§ Text shown:
Content starts
This is the configuration class to store the configuration of a Sam2VideoModel. It is used to instantiate a Sam2 Video
model according to the specified arguments, defining the model architecture. Instantiating a configuration with the
defaults will yield a similar configuration to that of the [facebook/sam2_video.1-hiera-tiny](https://huggingface.co/facebook/sam2_video.1-hiera-tiny)

Configuration objects inherit from [PreTrainedConfig](/docs/transformers/v5.8.0/en/main_classes/configuration#transformers.PreTrainedConfig) and can be used to control the model outputs. Read the
documentation from [PreTrainedConfig](/docs/transformers/v5.8.0/en/main_classes/configuration#transformers.PreTrainedConfig) for more information.

**Parameters:**

hidden_size (`int`, *optional*, defaults to `256`) : Dimension of the hidden representations.

hidden_act (`str`, *optional*, defaults to `gelu`) : The non-linear activation function (function or string) in the decoder. For example, `"gelu"`, `"relu"`, `"silu"`, etc.

mlp_dim (`int`, *optional*, defaults to 2048) : The dimension of the MLP in the two-way transformer.

num_hidden_layers (`int`, *optional*, defaults to `2`) : Number of hidden layers in the Transformer decoder.

num_attention_heads (`int`, *optional*, defaults to `8`) : Number of attention heads for each attention layer in the Transformer decoder.

attention_downsample_rate (`int`, *optional*, defaults to 2) : The downsample rate for the attention layers.

num_multimask_outputs (`int`, *optional*, defaults to 3) : The number of multimask outputs.

iou_head_depth (`int`, *optional*, defaults to 3) : The depth of the IoU head.

iou_head_hidden_dim (`int`, *optional*, defaults to 256) : The hidden dimension of the IoU head.

dynamic_multimask_via_stability (`bool`, *optional*, defaults to `True`) : Whether to use dynamic multimask via stability.

dynamic_multimask_stability_delta (`float`, *optional*, defaults to 0.05) : The stability delta for the dynamic multimask.
Content ends
§ Work task 1:
According to the Sam2 Video configuration text, what is the default number of attention heads for each attention layer in the Transformer decoder?
§ Work task 2:
Print the passage of the Sam2 Video configuration text starting with "Configuration objects inherit" and going on through "layers in the Transformer decoder.".
The data items come from a different source than the Sam2 Video configuration text.

Data items
Content starts
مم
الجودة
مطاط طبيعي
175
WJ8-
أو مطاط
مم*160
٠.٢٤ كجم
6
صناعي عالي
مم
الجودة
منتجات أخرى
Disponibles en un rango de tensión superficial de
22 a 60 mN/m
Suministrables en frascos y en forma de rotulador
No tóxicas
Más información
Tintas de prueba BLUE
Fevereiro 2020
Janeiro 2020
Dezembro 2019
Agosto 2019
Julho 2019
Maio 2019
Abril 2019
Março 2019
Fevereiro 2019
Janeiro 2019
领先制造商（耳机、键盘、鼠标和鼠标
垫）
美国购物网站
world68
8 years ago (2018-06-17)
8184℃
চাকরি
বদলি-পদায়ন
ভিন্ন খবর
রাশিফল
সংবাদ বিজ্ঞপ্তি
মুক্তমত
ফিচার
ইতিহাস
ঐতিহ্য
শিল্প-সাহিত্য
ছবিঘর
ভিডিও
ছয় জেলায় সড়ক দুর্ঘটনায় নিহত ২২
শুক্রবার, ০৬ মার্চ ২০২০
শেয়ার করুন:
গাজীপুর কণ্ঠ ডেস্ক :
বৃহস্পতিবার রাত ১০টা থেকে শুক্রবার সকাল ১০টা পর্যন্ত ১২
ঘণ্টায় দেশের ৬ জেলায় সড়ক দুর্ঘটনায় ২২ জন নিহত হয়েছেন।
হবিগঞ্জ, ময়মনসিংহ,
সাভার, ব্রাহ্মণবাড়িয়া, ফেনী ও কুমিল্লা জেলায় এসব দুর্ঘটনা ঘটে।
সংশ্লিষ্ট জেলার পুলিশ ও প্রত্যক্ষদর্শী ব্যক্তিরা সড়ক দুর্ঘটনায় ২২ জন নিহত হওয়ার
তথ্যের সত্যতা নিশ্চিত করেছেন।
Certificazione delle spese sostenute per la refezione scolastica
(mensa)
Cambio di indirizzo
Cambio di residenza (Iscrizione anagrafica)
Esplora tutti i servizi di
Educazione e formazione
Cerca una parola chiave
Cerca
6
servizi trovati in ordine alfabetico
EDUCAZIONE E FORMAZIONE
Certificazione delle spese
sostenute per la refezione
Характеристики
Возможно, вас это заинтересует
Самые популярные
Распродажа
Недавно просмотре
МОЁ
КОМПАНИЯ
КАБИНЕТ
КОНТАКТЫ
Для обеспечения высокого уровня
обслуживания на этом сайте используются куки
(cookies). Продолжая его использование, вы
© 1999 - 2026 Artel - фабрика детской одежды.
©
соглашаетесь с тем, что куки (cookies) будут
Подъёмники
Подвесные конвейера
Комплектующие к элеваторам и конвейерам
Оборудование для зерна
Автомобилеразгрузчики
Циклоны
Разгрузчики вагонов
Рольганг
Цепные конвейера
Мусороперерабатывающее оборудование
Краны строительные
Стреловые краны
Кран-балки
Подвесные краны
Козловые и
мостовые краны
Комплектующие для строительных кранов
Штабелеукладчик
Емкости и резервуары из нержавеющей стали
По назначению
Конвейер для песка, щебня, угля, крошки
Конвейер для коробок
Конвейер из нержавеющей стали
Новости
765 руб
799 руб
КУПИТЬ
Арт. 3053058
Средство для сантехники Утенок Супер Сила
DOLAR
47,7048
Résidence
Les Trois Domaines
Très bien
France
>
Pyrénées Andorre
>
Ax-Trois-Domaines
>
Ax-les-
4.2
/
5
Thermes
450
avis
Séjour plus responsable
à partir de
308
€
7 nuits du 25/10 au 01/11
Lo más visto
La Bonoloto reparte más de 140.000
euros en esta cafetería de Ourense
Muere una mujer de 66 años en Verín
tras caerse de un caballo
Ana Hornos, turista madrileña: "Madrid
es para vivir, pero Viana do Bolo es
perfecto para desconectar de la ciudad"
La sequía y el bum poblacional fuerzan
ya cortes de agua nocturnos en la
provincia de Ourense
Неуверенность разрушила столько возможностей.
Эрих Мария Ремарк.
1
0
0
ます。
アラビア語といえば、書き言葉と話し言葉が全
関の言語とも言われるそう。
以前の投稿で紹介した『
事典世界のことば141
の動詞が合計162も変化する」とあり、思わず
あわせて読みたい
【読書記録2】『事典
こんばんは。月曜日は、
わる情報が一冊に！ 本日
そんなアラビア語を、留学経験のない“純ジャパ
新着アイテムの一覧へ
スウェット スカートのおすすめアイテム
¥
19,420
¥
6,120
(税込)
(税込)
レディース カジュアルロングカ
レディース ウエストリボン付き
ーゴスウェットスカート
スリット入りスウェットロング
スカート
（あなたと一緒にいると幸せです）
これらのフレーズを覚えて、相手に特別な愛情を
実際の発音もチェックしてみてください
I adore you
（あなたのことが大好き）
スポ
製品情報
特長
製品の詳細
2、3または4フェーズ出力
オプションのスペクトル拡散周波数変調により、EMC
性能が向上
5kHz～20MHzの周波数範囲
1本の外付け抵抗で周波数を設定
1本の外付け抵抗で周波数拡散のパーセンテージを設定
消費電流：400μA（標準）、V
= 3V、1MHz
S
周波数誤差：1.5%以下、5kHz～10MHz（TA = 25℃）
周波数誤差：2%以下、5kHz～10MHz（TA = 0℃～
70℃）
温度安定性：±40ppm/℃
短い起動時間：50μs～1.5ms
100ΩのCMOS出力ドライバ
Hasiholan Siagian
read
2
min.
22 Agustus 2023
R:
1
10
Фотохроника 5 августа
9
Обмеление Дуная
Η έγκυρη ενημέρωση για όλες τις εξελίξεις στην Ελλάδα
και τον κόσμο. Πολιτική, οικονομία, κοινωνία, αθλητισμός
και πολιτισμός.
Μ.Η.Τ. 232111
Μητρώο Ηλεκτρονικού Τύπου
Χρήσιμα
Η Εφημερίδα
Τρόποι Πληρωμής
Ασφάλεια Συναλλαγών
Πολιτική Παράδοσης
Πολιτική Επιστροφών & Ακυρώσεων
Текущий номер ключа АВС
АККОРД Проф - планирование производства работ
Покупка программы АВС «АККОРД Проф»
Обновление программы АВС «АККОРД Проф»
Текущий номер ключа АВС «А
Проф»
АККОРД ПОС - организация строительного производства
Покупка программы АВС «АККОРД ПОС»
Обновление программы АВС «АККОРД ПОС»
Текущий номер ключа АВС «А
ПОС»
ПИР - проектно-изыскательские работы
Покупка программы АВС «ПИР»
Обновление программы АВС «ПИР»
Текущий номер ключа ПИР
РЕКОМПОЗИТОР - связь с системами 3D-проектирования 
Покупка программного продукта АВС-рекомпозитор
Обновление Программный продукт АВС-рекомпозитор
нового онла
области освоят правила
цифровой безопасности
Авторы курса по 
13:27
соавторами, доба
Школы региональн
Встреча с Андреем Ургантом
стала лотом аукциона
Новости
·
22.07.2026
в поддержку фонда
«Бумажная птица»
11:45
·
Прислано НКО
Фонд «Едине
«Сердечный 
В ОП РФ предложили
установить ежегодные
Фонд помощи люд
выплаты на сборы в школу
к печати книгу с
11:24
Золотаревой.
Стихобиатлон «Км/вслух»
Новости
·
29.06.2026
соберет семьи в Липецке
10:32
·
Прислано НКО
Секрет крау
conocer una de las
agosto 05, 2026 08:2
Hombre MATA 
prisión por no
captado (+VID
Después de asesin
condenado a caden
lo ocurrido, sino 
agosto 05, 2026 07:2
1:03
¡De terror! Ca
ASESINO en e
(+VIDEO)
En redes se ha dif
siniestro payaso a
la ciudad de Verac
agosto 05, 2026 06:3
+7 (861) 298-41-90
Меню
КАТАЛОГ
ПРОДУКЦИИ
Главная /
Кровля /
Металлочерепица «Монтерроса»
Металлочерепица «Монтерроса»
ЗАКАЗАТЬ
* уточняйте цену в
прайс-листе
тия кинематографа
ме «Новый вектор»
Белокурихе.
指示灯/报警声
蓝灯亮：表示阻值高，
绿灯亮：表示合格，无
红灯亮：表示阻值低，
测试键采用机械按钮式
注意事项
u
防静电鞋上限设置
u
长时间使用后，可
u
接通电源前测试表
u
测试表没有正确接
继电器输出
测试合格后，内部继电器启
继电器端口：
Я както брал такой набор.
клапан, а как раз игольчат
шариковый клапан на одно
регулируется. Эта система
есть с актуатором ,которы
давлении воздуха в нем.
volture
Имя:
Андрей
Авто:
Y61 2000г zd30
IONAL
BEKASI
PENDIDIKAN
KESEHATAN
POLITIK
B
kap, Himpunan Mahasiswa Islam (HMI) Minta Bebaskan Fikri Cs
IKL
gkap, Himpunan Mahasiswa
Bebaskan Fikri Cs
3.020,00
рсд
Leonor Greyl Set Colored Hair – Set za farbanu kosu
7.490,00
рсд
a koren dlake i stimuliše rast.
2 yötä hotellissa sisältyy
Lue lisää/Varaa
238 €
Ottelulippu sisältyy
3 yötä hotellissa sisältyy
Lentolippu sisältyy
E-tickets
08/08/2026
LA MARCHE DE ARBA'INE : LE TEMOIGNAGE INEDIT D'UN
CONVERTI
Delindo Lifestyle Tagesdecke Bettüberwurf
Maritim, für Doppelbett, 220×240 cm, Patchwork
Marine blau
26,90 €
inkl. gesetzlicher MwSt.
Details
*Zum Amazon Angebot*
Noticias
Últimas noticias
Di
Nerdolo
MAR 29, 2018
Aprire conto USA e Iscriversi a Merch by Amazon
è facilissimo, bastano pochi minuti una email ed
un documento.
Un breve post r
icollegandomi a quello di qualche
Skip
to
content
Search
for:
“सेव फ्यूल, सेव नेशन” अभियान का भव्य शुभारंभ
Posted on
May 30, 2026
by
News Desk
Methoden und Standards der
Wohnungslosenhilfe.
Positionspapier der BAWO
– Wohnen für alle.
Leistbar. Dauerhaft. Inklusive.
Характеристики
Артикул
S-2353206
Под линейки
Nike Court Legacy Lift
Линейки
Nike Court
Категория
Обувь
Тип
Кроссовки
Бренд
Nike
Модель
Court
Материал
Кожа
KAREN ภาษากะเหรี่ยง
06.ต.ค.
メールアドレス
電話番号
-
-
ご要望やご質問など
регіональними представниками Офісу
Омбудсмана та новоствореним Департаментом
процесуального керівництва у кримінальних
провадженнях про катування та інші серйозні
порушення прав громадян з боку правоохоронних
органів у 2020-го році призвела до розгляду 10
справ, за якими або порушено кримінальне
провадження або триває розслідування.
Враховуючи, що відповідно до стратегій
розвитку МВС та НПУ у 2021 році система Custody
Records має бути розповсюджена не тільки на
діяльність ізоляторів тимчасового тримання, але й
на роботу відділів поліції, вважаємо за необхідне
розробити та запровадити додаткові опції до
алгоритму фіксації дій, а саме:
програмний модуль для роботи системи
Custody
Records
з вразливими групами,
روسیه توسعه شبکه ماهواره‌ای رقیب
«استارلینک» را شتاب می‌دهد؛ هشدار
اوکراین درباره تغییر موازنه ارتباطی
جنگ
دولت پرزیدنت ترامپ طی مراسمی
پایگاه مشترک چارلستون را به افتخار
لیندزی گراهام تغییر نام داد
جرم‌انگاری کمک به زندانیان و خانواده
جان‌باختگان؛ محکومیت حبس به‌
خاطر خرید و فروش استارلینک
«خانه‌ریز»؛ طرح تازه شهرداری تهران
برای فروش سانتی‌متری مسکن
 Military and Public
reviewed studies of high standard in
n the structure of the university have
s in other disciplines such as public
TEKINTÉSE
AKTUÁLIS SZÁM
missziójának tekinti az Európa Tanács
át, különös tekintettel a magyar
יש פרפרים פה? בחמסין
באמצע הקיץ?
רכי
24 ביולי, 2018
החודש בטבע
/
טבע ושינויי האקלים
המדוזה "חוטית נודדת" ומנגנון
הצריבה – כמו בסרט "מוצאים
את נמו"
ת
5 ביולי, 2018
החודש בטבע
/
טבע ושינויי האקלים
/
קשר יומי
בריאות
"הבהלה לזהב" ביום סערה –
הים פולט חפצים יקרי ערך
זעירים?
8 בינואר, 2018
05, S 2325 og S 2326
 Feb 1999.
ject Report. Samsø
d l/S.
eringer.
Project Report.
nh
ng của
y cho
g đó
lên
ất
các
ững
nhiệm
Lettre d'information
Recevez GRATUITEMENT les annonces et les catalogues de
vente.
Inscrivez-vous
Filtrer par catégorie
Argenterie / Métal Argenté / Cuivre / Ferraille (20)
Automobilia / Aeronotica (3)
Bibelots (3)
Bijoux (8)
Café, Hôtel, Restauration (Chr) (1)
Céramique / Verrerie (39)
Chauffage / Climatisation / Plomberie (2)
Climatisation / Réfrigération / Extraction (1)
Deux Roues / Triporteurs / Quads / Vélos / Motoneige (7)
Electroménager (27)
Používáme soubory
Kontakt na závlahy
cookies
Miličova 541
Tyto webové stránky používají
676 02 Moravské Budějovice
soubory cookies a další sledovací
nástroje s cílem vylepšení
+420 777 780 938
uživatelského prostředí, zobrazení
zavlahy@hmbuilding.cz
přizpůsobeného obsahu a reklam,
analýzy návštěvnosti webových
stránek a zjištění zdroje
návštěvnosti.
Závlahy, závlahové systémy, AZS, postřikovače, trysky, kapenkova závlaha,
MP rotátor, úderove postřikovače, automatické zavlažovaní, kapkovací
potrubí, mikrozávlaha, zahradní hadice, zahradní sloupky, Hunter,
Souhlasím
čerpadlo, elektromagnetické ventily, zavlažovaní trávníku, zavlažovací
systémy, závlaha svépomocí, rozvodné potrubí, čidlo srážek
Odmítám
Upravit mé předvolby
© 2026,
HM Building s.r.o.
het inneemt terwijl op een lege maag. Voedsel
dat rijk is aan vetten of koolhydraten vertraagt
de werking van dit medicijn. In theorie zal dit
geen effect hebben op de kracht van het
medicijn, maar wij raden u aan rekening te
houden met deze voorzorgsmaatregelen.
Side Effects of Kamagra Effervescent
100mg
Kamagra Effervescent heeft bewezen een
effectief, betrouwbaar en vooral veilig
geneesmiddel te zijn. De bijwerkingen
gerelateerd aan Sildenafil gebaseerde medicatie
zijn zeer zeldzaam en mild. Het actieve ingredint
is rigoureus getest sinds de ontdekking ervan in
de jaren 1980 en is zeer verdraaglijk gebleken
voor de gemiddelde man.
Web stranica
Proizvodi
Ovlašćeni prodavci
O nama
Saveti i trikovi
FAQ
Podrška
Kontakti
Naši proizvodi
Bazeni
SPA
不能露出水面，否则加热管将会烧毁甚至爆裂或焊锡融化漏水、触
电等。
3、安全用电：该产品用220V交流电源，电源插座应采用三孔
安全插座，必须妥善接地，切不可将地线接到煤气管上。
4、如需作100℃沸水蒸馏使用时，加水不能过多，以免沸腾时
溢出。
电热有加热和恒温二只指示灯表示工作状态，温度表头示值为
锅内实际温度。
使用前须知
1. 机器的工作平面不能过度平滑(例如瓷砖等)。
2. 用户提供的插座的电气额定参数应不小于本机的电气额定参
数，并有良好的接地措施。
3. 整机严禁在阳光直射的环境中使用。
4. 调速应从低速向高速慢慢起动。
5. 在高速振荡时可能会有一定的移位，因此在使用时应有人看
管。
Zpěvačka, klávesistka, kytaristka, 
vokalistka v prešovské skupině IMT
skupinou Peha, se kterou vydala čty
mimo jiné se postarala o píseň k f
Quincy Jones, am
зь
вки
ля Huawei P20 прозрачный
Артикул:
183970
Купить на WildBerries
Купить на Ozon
Content ends
§ Exercise answer 1:
8

§ Exercise answer 2:
Configuration objects inherit from [PreTrainedConfig](/docs/transformers/v5.8.0/en/main_classes/configuration#transformers.PreTrainedConfig) and can be used to control the model outputs. Read the
documentation from [PreTrainedConfig](/docs/transformers/v5.8.0/en/main_classes/configuration#transformers.PreTrainedConfig) for more information.

**Parameters:**

hidden_size (`int`, *optional*, defaults to `256`) : Dimension of the hidden representations.

hidden_act (`str`, *optional*, defaults to `gelu`) : The non-linear activation function (function or string) in the decoder. For example, `"gelu"`, `"relu"`, `"silu"`, etc.

mlp_dim (`int`, *optional*, defaults to 2048) : The dimension of the MLP in the two-way transformer.

num_hidden_layers (`int`, *optional*, defaults to `2`) : Number of hidden layers in the Transformer decoder.